As a Steel/Bug type, you have a somewhat unflappable air that strangers sometimes interpret as emotional distance. Though perhaps this chilled persona belies a vulnerability in need of protection, the same vulnerability your hyper-vigilance surveils–the chink in your armor that turns assets into burdens and vices into virtues. Unfortunately, most opponents will be all too aware of your x4 weakness to Fire-type attacks. On the one hand,this is your only weakness, which makes you one of the most defensive type combinations in the game. On the other, powerful Fire type moves are quite common, so if you were to try to avoid them you’d spend much of the battle running away.
There’s no avoiding this conversation: you’re a natural fit as a Suicide Lead. We start with you, you lay your hazards, and we don’t switch you out until you’re dead. Now, if the other team doesn’t have a Fire type, that could be quite a while. You’re naturally bulky, and with no need to invest in Attack or kid ourselves with Speed, we’ll fill out your defensive stats. But if they do have a Fire type…well…that’s where your ability Sturdy comes in. As long as the enemy doesn’t have the ability Mold Breaker (no Fire types do), you cannot be OHKO’ed. If your HP is at full, a would-be OHKO will leave you with 1 HP. That’s where your Custap Berry comes into play. Once you’re below ¼ HP, your Custap will ensure that you go first next turn, securing at least one parting blow.
In your case, that could be another hazard layer, though it’s customary to part ways with Explosion, a Normal move with a monstrous 250BP (for comparison, the base power for the best move in a typing will usually be 100-140BP). However, as the detail-oriented type, you’re very much aware that many of the opponents who would take you down, including heatran, dragonite, and magnezone wouldn’t even take 40% damage from Explosion, even if your Attack were fully maxed out. That’s why you favor the programmatic precision of Pain Split: it combines your current HP with your opponent’s and divides the number by two, distributing the result to both of you. This will result in you halfing the current HP of your enemy while actually healing yourself by the same amount. Now, if your enemy uses the same Fire move they used to get you down to 1HP in the first place, the healing doesn’t matter much. But I know from experience that when someone thinks you’re as good as dead, they tend to get a little cocky. If they use a priority move “just to be sure” or switch out to get ready for the next opponent, you’ve just bought yourself 1-3 more moves. Quite a return on a suicide mission!

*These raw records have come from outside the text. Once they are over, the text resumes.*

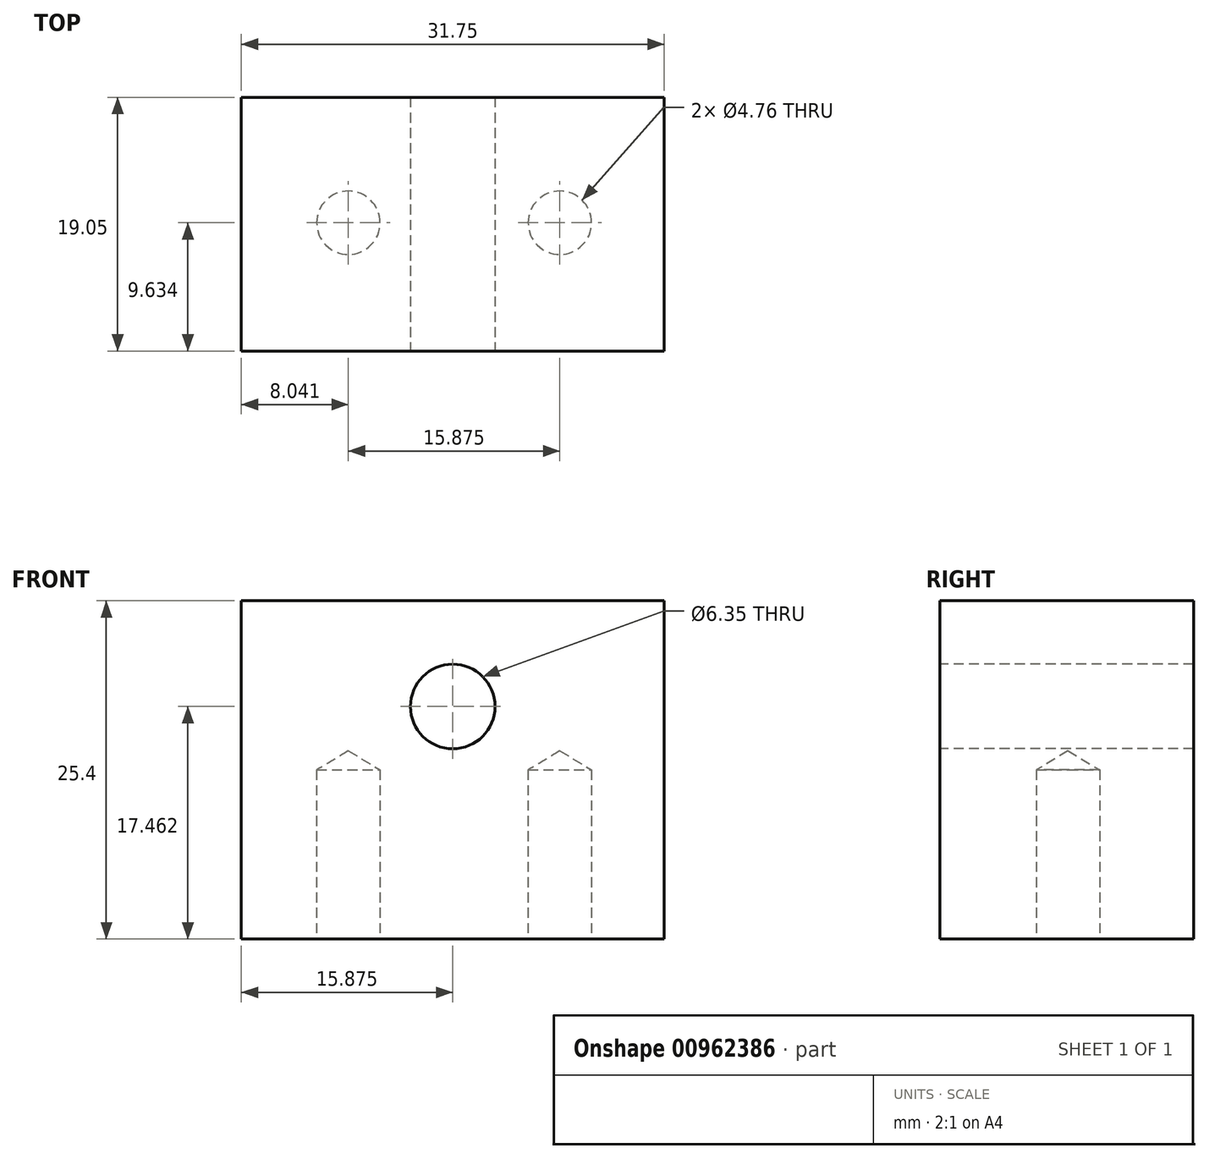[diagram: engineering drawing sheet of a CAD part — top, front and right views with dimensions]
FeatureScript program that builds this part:
annotation { "Feature Type Name" : "Feature", "Feature Type Description" : "" }
export const myFeature = defineFeature(function(context is Context, id is Id, definition is map)
    precondition{}
    {
        {
            var Q0;
            Q0=qCreatedBy(makeId("Top.planeOp"),FACE);
            var sketch = newSketch(context, id + "F0", { "sketchPlane" : qUnion([Q0])});
            skLineSegment(sketch, "E0.bottom", {"start": v(0, 0) * mm, "end": v(31.75, 0) * mm});
            skLineSegment(sketch, "E0.top", {"start": v(0, 19.05) * mm, "end": v(31.75, 19.05) * mm});
            skLineSegment(sketch, "E0.left", {"start": v(0, 0) * mm, "end": v(0, 19.05) * mm});
            skLineSegment(sketch, "E0.right", {"start": v(31.75, 0) * mm, "end": v(31.75, 19.05) * mm});
            skSolve(sketch);
        }
        {
            var Q0;
            Q0 = qSketchRegion(id + "F0", true);
            extrude(context, id + "F1", {"entities" : qUnion([Q0]), "depth" : 25.4 * mm, "offsetDistance" : 25.4 * mm});
        }
        {
            var Q0;
            Q0=makeQuery(id+"F0.imprint","IMPRINT",FACE,{"disambiguationData":[TD([[makeQuery(id+"F0.imprint","IMPRINT",EDGE,{"derivedFrom":sQuery(id+"F0.wireOp",EDGE,"E0.bottom")}),1.0]])]});
            var sketch = newSketch(context, id + "F2", { "sketchPlane" : qUnion([Q0])});
            skLineSegment(sketch, "E1.bottom", {"start": v(0.1, 0.1) * mm, "end": v(31.85, 0.1) * mm});
            skLineSegment(sketch, "E1.top", {"start": v(0.1, 19.16) * mm, "end": v(31.85, 19.16) * mm});
            skLineSegment(sketch, "E1.left", {"start": v(0.1, 0.1) * mm, "end": v(0.1, 19.16) * mm});
            skLineSegment(sketch, "E1.right", {"start": v(31.85, 0.1) * mm, "end": v(31.85, 19.16) * mm});
            skCircle(sketch, "E2", {"center": v(8.04, 9.63) * mm, "radius": 2.38 * mm});
            skCircle(sketch, "E3", {"center": v(23.92, 9.63) * mm, "radius": 2.38 * mm});
            skSolve(sketch);
        }
        {
            var Q0;
            Q0=sQuery(id+"F2.wireOp",VERTEX,"E2.center");
            var Q1;
            Q1=sQuery(id+"F2.wireOp",VERTEX,"E3.center");
            var Q2;
            Q2=makeQuery(id+"F1.opExtrude","SWEPT_BODY",BODY,{"disambiguationData":[OSD([sQuery(id+"F0.wireOp",EDGE,"E0.bottom"),sQuery(id+"F0.wireOp",EDGE,"E0.top"),sQuery(id+"F0.wireOp",EDGE,"E0.left"),sQuery(id+"F0.wireOp",EDGE,"E0.right")])]});
            hole(context, id + "F3", {"style" : HoleStyle.SIMPLE, "endStyle" : HoleEndStyle.BLIND, "oppositeDirection" : true, "holeDiameter" : 4.76 * mm, "majorDiameter" : 6.35 * mm, "holeDepth" : 12.7 * mm, "isTappedThrough" : true, "tappedDepth" : 12.7 * mm, "tapClearance" : 3, "startFromSketch" : true, "locations" : qUnion([Q0, Q1]), "scope" : qUnion([Q2])});
        }
        {
            var Q0;
            Q0=makeQuery(id+"F1.opExtrude","SWEPT_FACE",FACE,{"disambiguationData":[OSD([sQuery(id+"F0.wireOp",EDGE,"E0.bottom")])]});
            var sketch = newSketch(context, id + "F4", { "sketchPlane" : qUnion([Q0])});
            skCircle(sketch, "E4", {"center": v(15.88, 17.46) * mm, "radius": 3.18 * mm});
            skSolve(sketch);
        }
        {
            var Q0;
            Q0=sQuery(id+"F4.wireOp",VERTEX,"E4.center");
            var Q1;
            Q1=makeQuery(id+"F1.opExtrude","SWEPT_BODY",BODY,{"disambiguationData":[OSD([sQuery(id+"F0.wireOp",EDGE,"E0.bottom"),sQuery(id+"F0.wireOp",EDGE,"E0.top"),sQuery(id+"F0.wireOp",EDGE,"E0.left"),sQuery(id+"F0.wireOp",EDGE,"E0.right")])]});
            hole(context, id + "F5", {"style" : HoleStyle.SIMPLE, "endStyle" : HoleEndStyle.THROUGH, "holeDiameter" : 6.35 * mm, "majorDiameter" : 6.35 * mm, "isTappedThrough" : true, "tappedDepth" : 12.7 * mm, "tapClearance" : 3, "startFromSketch" : true, "locations" : qUnion([Q0]), "scope" : qUnion([Q1])});
        }
    });
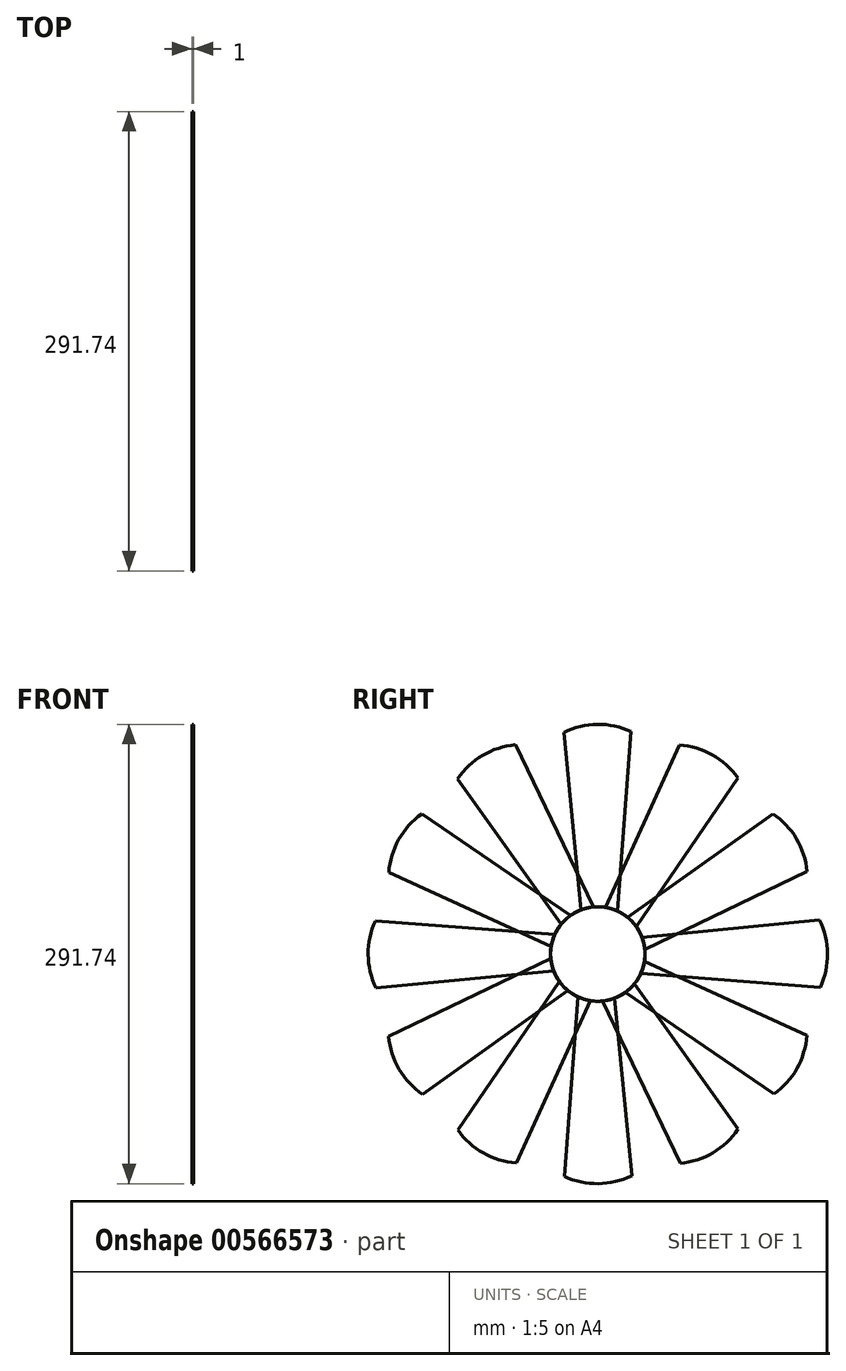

In short, you won’t last long, but you’re sure to go out in a blaze of glory. Though, actually, your real enemies are not Fire types so much as openers that reflect hazards back at your team like mega-diancie, mega-sableye, mega-absol, and espeon. And, of course if the enemy has a ‘mon with Defog (clears the field of hazards) or Rapid Spin (clears the user’s side of hazards), all your good work is washed away. However, these moves are relatively rare, so you can usually take a guess at who might be packing them (starmies, tentacruels, latias/latioses, dragonites), in which case we may not sacrifice you and instead keep you around for future switch-ins.
So there you have it, though you can be a bit single-minded at times, your specialty is singularly beneficial to the team. You excel in an area that requires a dedication that most of us aren’t willing to commit to, and you’re willing to follow that path straight off the cliff, because–hey–life is short, so do what you love. And perhaps you can die smiling, knowing the legacy of ephemera you leave behind, lingering like a digital memory until wiped away.